Brian worked with Greg Oden in the 2009 off-season in Columbus, Ohio, for the purposes of adding more toughness, basketball smarts, and miscellaneous advice.

==Post-playing career==
On September 28, 2025, Grant was hired to serve as a basketball liaison - an off-court mentor to players - for the Portland Trail Blazers.

==NBA career statistics==

===Regular season===

| Year | Team | GP | GS | MPG | FG% | 3P% | FT% | RPG | APG | SPG | BPG | PPG |
|---|---|---|---|---|---|---|---|---|---|---|---|---|
| 1994–95 | Sacramento | 80 | 59 | 28.6 | .511 | .250 | .636 | 7.5 | 1.2 | .6 | 1.5 | 13.2 |
| 1995–96 | Sacramento | 78 | 75 | 30.7 | .507 | .235 | .732 | 7.0 | 1.6 | .5 | 1.3 | 14.4 |
| 1996–97 | Sacramento | 24 | 15 | 25.4 | .440 | – | .778 | 5.9 | 1.2 | .8 | 1.0 | 10.5 |
| 1997–98 | Portland | 61 | 49 | 31.5 | .508 | .000 | .750 | 9.1 | 1.4 | .7 | .7 | 12.1 |
| 1998–99 | Portland | 48 | 46 | 31.8 | .479 | – | .814 | 9.8 | 1.4 | .4 | .7 | 11.5 |
| 1999–00 | Portland | 63 | 14 | 21.0 | .491 | .500 | .675 | 5.5 | 1.0 | .5 | .4 | 7.3 |
| 2000–01 | Miami | 82 | 79 | 33.8 | .479 | .000 | .797 | 8.8 | 1.2 | .7 | .9 | 15.2 |
| 2001–02 | Miami | 72 | 72 | 31.3 | .469 | .000 | .849 | 8.0 | 1.9 | .7 | .4 | 9.3 |
| 2002–03 | Miami | 82 | 82* | 32.2 | .509 | – | .771 | 10.2 | 1.3 | .8 | .6 | 10.3 |
| 2003–04 | Miami | 76 | 76 | 30.3 | .471 | .000 | .782 | 6.9 | .9 | .7 | .5 | 8.7 |
| 2004–05 | L.A. Lakers | 69 | 8 | 16.5 | .493 | – | .722 | 3.7 | .5 | .3 | .3 | 3.8 |
| 2005–06 | Phoenix | 21 | 2 | 11.8 | .415 | – | .875 | 2.7 | .3 | .2 | .1 | 2.9 |
| Career |  | 756 | 577 | 28.3 | .490 | .214 | .746 | 7.4 | 1.2 | .6 | .7 | 10.5 |

===Playoffs===

| Year | Team | GP | GS | MPG | FG% | 3P% | FT% | RPG | APG | SPG | BPG | PPG |
|---|---|---|---|---|---|---|---|---|---|---|---|---|
| 1996 | Sacramento | 4 | 4 | 31.0 | .381 | – | .500 | 5.0 | 1.0 | .5 | 1.8 | 9.8 |
| 1997–98 | Portland | 4 | 4 | 33.8 | .528 | – | .833 | 10.8 | 1.5 | 1.0 | .8 | 13.3 |
| 1998–99 | Portland | 13 | 13 | 37.1 | .529 | – | .625 | 9.2 | 1.1 | .8 | 1.2 | 13.2 |
| 1999–00 | Portland | 16 | 0 | 20.0 | .446 | – | .744 | 5.8 | .5 | .4 | .4 | 5.4 |
| 2000–01 | Miami | 3 | 0 | 28.0 | .417 | – | .714 | 8.0 | .3 | .0 | 1.7 | 10.0 |
| 2003–04 | Miami | 13 | 13 | 30.8 | .429 | .000 | .571 | 8.6 | .8 | .5 | .6 | 7.1 |
| 2005–06 | Phoenix | 5 | 0 | 2.5 | .333 | – | .000 | .4 | .0 | .0 | .0 | .4 |
| Career |  | 58 | 34 | 26.9 | .465 | .000 | .659 | 7.1 | .7 | .5 | .8 | 8.2 |

==Personal life==
===Health===
In November 2005, after talking with a neurologist at OHSU, Grant was diagnosed with early-onset Parkinson's disease.
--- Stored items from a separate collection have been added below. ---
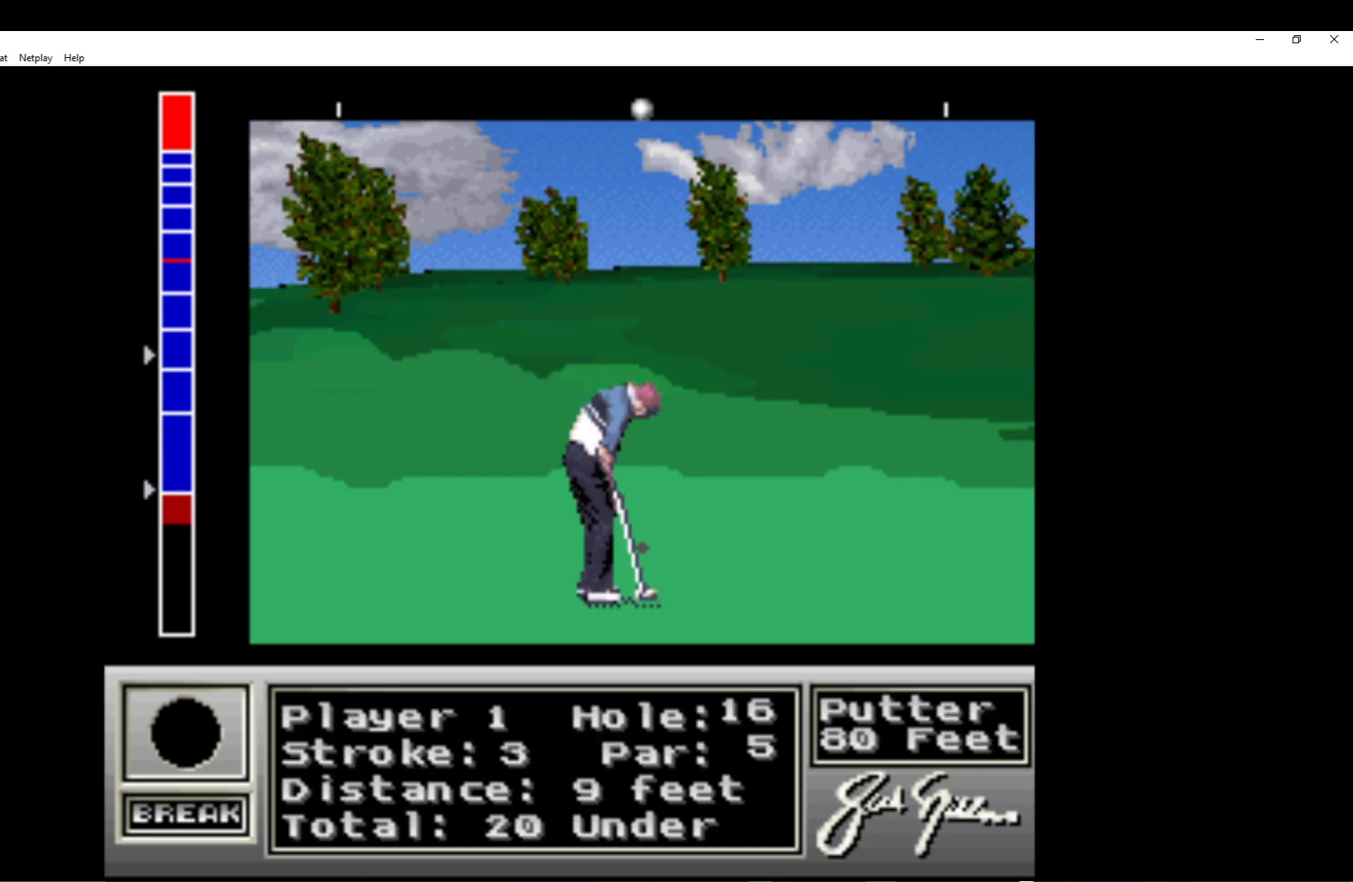
{"buttons": [], "left_stick": "center", "events": [[17, "A", "up"]]}
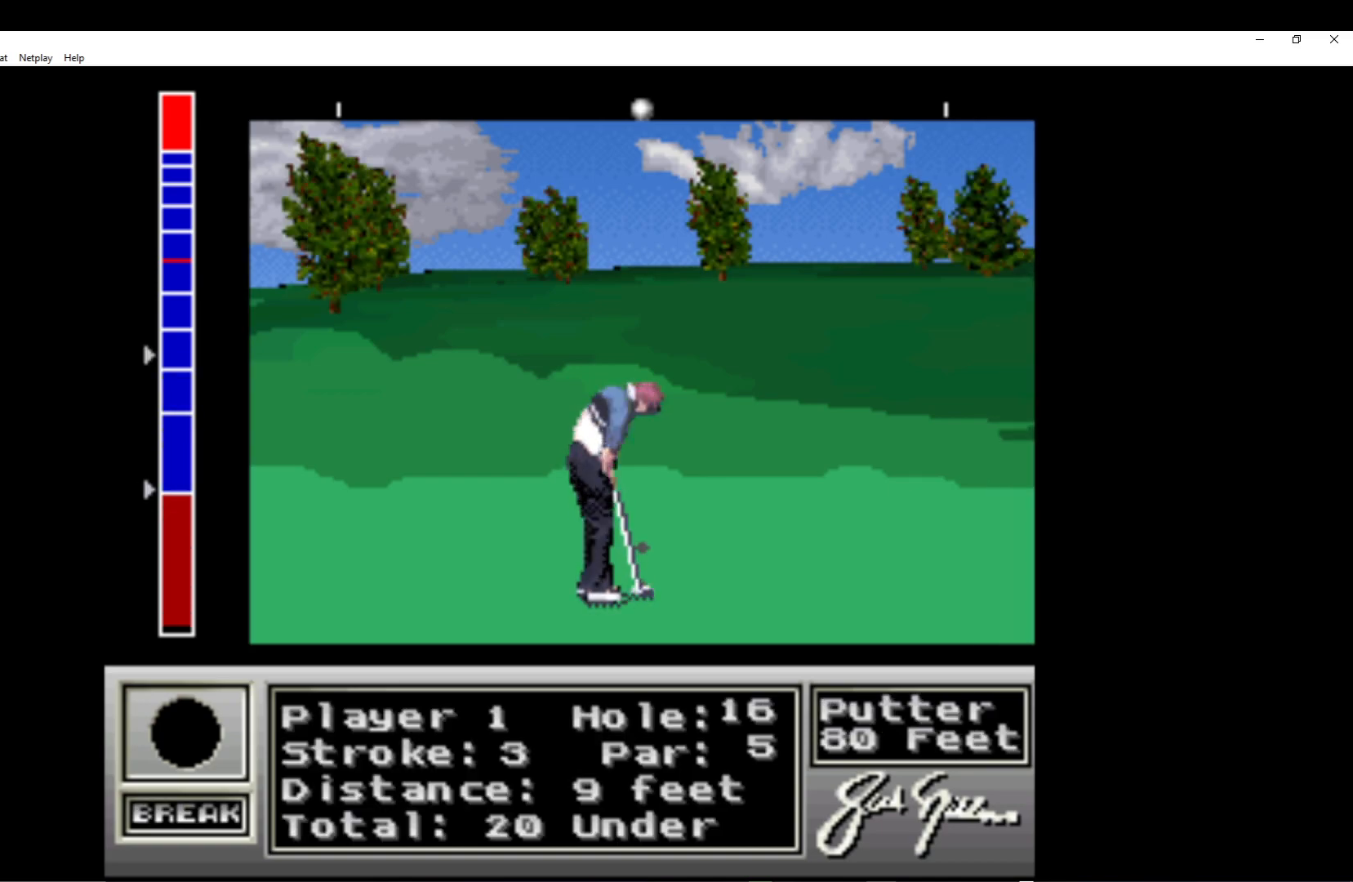
{"buttons": [], "left_stick": "center", "events": []}
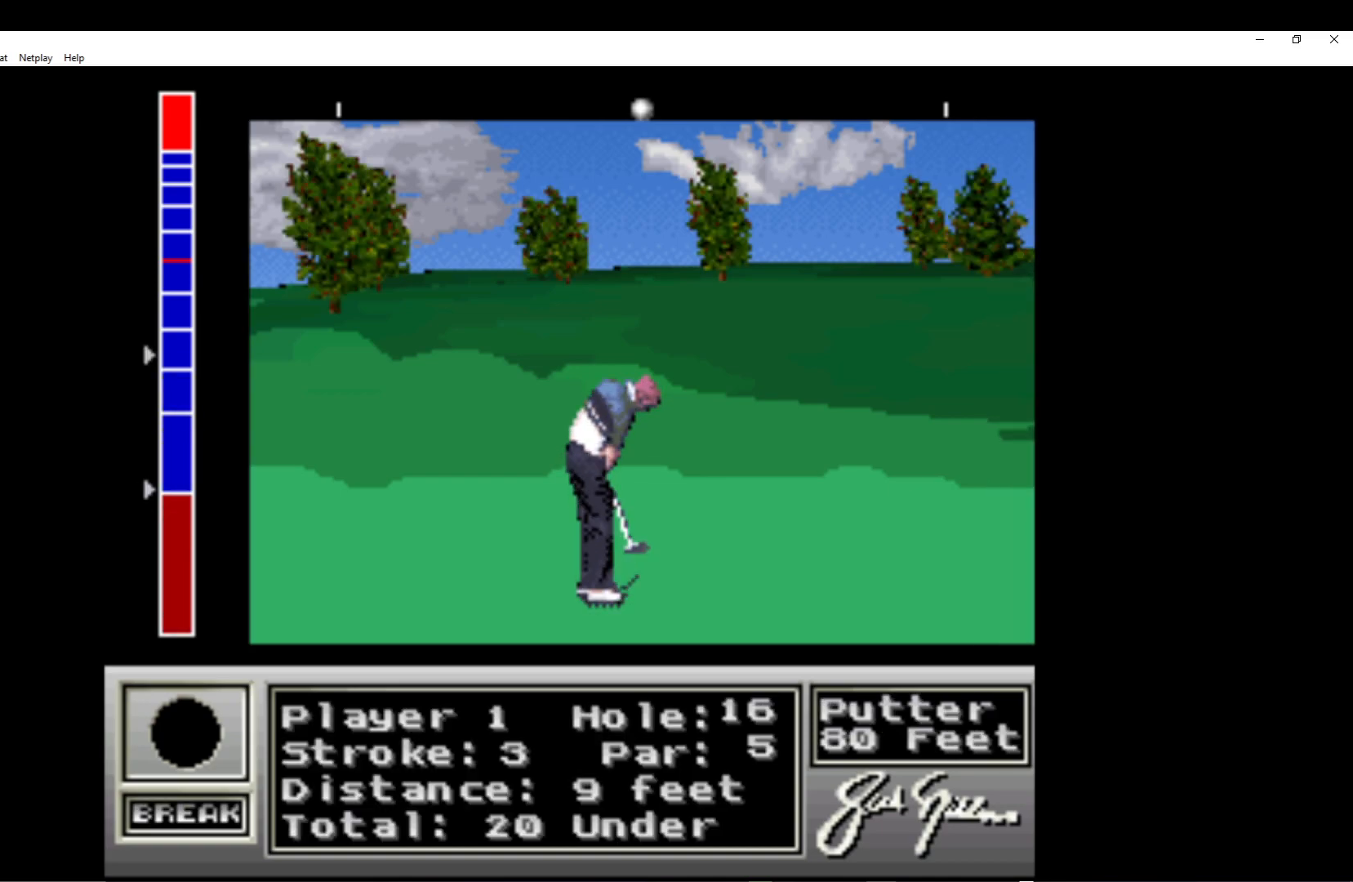
{"buttons": ["A"], "left_stick": "center", "events": [[283, "A", "down"], [433, "A", "up"], [483, "A", "down"]]}
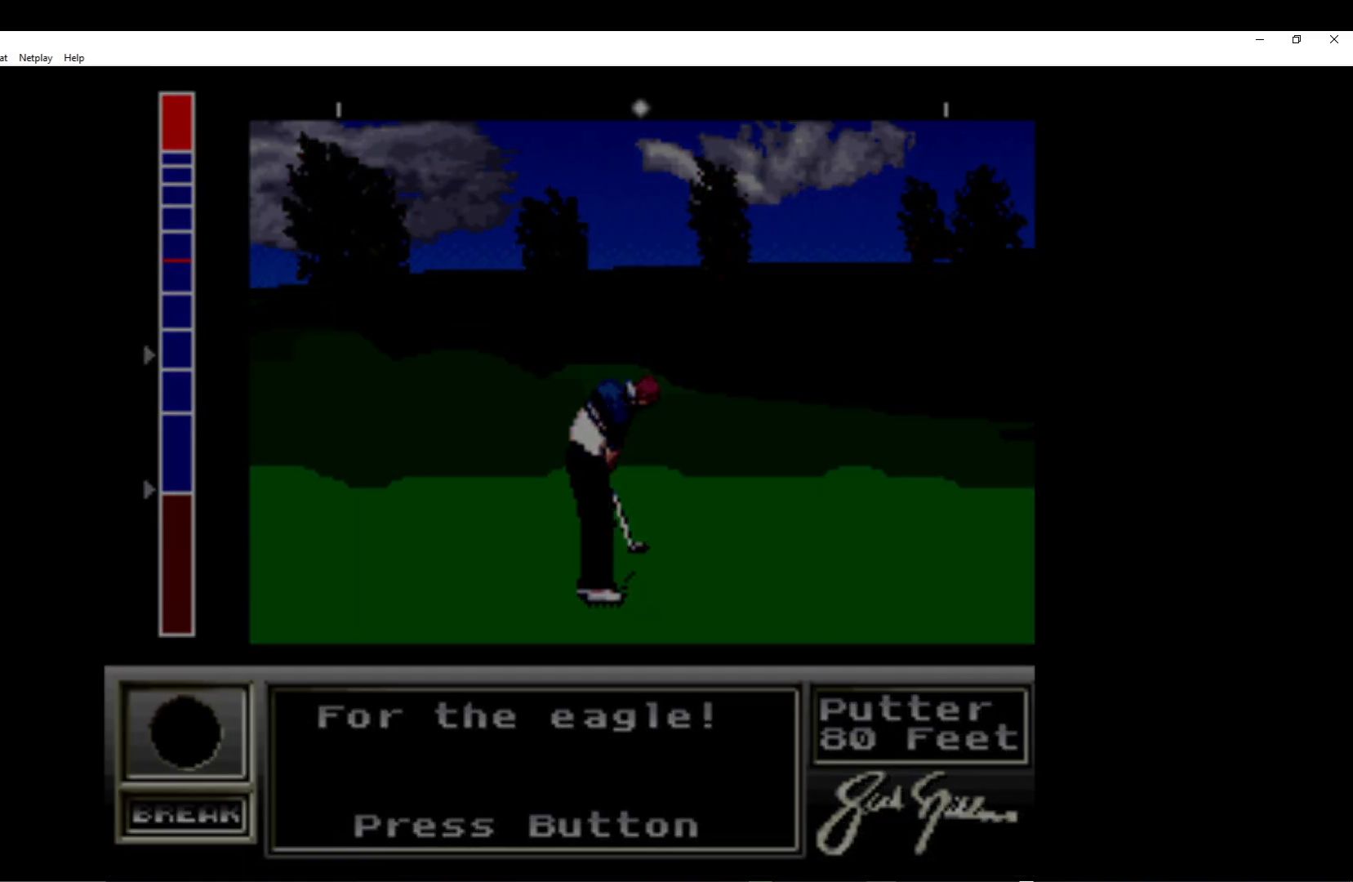
{"buttons": [], "left_stick": "center", "events": [[117, "A", "up"], [183, "A", "down"], [300, "A", "up"], [400, "A", "down"], [483, "A", "up"]]}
Through discussions and encouragement by well-known Parkinson's sufferers Michael J. Fox and Muhammad Ali, Grant publicized his diagnosis in 2009.

Grant's memoir 'Rebound: Soaring in the NBA, Battling Parkinson's, and Finding What Really Matters' was released in April 2021, co-authored by Ric Bucher.